In other words, the bigger the threat, the more important it is that you stick with the program and come out on the sunny side of a rough spot with more money than you started with.
To resurrect a favorite analogy, the author of the comment above is like the guy who knows that he has to drill to 5,000ft to strike oil but would rather keep drilling 500ft wells because they are cheaper.
Never mind that a dry well will never pay for itself.
Every change that is made to the target betting rules in the name of safety or economy will almost certainly prove to be more dangerous, rather than less so.
Years ago I listened patiently while a student of target betting suggested that session limits or loss limits should be incorporated into the strategy to control exposure.
I explained that because bet spread is the key to my method's success, the narrower the gap between min and max, the more likely it is that losses will exceed wins and that negative expectation will therefore prevail.
If you were to decide, for example, that NB can never be more than PBx2 in response to a mid-recovery win (limiting the next bet value to a parlay), then most of the time, that will not be a problem.
But when a prolonged threat pushes up the LTD, you need to recover prior losses in as few consecutive wins as possible, keeping in mind that three-win streaks are statistically half as frequent as paired wins, that pairs occur half as often as isolated wins, and so on.
Trust me, halving your chances of recovery will not help you to be a long-term winner!
High as the recommended bankroll requirement for target betting may seem, it becomes a diminishing concern as time goes by.
That is because if the rules are followed with disciplined confidence, the bankroll will keep growing rapidly until the original exposure is paid down and the strategy becomes self-supporting.
Over the years I have generated models which show target betting racking up huge profits without ever risking more than 10% of its BR.
But because I have applied a $5 to $25,000 spread and a $1 million bust limit, I prefer to honor and accept the very long odds that at some point the strategy will crash and burn, and warn everyone that a $1,000,000 BR might be needed.
My long-running victory over Ken Smith's BST simulation, and now the iPod blackjack game (right now I am $82,150 ahead against an AV of -4.67%), shows that in real time play, a monster bankroll may never be necessary.

◆ ◆ ◆ ◆ ◆ ◆ ◆

## [WHAT THIS TASK INVOLVES]
Answer these questions about the passage on target betting:
1. In the drilling analogy, how deep must the man drill to strike oil?
2. What did the student of target betting suggest adding to the strategy to control exposure?
3. What bet spread and bust limit does the author say were applied?

◆ ◆ ◆ ◆ ◆ ◆ ◆

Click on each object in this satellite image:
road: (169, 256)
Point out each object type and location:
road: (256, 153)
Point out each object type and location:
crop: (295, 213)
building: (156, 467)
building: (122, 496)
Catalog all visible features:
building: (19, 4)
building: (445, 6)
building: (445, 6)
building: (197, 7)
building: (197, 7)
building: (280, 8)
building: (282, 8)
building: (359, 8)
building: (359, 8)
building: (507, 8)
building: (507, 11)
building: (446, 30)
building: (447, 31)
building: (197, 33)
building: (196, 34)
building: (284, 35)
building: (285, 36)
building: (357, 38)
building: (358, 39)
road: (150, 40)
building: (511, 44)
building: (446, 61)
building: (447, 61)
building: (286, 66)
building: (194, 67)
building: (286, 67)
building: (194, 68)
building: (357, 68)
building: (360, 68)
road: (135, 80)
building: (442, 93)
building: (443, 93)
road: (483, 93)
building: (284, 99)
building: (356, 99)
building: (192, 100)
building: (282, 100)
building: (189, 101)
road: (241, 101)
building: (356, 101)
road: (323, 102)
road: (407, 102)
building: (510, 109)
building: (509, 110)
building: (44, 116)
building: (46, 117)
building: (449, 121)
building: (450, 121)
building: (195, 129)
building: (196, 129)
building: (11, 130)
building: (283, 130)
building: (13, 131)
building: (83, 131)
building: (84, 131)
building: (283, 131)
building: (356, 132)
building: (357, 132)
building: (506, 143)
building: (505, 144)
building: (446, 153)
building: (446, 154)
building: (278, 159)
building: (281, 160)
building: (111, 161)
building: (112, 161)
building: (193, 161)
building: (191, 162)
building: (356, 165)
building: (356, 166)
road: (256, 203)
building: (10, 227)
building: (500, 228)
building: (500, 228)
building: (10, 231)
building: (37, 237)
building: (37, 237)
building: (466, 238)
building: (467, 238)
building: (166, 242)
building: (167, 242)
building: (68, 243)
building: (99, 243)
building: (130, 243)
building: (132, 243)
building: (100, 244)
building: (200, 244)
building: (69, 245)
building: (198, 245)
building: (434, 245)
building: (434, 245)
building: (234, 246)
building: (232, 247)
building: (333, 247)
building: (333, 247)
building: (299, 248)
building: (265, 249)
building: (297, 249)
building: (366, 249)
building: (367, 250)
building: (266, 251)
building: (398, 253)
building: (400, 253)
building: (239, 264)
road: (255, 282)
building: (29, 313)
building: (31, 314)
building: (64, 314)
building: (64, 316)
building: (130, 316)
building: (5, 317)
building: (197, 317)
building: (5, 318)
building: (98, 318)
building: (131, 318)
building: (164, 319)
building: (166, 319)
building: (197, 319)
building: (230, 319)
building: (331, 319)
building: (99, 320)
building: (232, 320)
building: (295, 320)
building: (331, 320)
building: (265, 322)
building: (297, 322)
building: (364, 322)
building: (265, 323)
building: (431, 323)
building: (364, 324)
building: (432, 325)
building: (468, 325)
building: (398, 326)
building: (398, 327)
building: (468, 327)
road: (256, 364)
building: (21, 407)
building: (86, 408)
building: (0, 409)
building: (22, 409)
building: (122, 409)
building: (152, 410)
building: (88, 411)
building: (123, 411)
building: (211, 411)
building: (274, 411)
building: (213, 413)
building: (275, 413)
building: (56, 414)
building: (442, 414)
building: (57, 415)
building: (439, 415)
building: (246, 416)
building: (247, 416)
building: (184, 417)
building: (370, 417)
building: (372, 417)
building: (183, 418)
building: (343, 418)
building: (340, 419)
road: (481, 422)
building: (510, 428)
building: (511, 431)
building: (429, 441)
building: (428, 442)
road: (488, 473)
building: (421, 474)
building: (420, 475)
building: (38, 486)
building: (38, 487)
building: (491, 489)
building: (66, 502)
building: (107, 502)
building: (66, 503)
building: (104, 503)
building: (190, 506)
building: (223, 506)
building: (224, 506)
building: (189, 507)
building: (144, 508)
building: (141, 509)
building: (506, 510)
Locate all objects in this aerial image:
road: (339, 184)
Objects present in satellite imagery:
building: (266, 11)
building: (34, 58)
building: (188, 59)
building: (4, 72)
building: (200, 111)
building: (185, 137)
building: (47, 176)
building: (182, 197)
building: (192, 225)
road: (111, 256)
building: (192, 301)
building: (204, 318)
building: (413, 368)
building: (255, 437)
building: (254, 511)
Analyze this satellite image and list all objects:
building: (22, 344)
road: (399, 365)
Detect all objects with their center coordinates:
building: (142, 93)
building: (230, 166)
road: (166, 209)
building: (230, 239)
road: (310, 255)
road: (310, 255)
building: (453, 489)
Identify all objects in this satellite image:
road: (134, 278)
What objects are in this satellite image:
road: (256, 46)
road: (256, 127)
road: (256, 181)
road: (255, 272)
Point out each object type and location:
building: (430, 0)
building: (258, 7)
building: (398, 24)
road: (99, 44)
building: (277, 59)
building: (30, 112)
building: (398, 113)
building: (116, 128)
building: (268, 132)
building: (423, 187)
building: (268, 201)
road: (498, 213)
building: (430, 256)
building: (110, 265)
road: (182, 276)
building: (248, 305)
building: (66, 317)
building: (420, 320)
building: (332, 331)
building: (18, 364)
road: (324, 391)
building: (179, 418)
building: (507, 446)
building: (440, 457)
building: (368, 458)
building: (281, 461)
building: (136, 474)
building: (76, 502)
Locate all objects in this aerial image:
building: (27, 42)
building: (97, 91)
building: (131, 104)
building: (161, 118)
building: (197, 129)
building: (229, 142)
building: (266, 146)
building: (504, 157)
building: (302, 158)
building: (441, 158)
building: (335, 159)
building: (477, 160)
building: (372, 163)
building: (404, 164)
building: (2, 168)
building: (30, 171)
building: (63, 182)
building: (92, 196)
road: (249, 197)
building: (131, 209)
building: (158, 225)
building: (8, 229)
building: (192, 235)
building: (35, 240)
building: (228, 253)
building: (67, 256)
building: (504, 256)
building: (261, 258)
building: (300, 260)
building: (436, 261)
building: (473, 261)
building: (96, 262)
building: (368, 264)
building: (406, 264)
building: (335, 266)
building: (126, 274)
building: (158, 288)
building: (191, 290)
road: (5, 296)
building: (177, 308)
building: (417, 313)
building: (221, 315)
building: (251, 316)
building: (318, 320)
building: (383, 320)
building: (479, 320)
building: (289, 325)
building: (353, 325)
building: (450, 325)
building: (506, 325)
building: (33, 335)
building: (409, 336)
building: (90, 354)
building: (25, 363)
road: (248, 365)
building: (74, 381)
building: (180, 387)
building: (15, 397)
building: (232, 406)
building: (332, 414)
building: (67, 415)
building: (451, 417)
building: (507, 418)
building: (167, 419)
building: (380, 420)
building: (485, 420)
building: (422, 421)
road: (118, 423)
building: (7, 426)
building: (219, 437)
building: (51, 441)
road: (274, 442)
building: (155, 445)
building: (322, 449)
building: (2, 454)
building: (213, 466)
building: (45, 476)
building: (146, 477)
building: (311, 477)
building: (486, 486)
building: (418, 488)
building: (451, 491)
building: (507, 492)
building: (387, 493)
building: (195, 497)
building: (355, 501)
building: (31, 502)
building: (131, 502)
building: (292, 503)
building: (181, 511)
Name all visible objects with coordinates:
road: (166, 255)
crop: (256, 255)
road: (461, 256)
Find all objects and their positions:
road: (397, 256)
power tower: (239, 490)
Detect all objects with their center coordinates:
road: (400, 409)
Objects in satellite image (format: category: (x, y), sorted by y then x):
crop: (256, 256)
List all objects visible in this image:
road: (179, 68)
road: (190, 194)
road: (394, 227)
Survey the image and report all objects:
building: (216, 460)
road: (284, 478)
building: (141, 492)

◆ ◆ ◆ ◆ ◆ ◆ ◆

## [EXERCISE RESPONSE]
1. 5,000ft
2. Session limits or loss limits
3. A $5 to $25,000 spread and a $1 million bust limit